Set down each entry exactly as given; pictures should not appear in the copy.

START Provided data

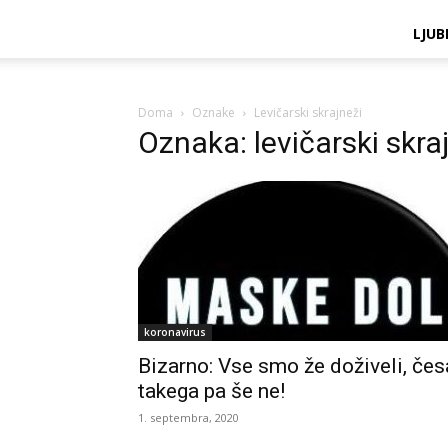
LJUB
Doma
Oznake
Levičarski skrajneži
Oznaka: levičarski skra
koronavirus
Bizarno: Vse smo že doživeli, čes
takega pa še ne!
1. septembra, 2020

END Provided data

Answer to the problem
LJUB
Doma
Oznake
Levičarski skrajneži
Oznaka: levičarski skra
koronavirus
Bizarno: Vse smo že doživeli, čes
takega pa še ne!
1. septembra, 2020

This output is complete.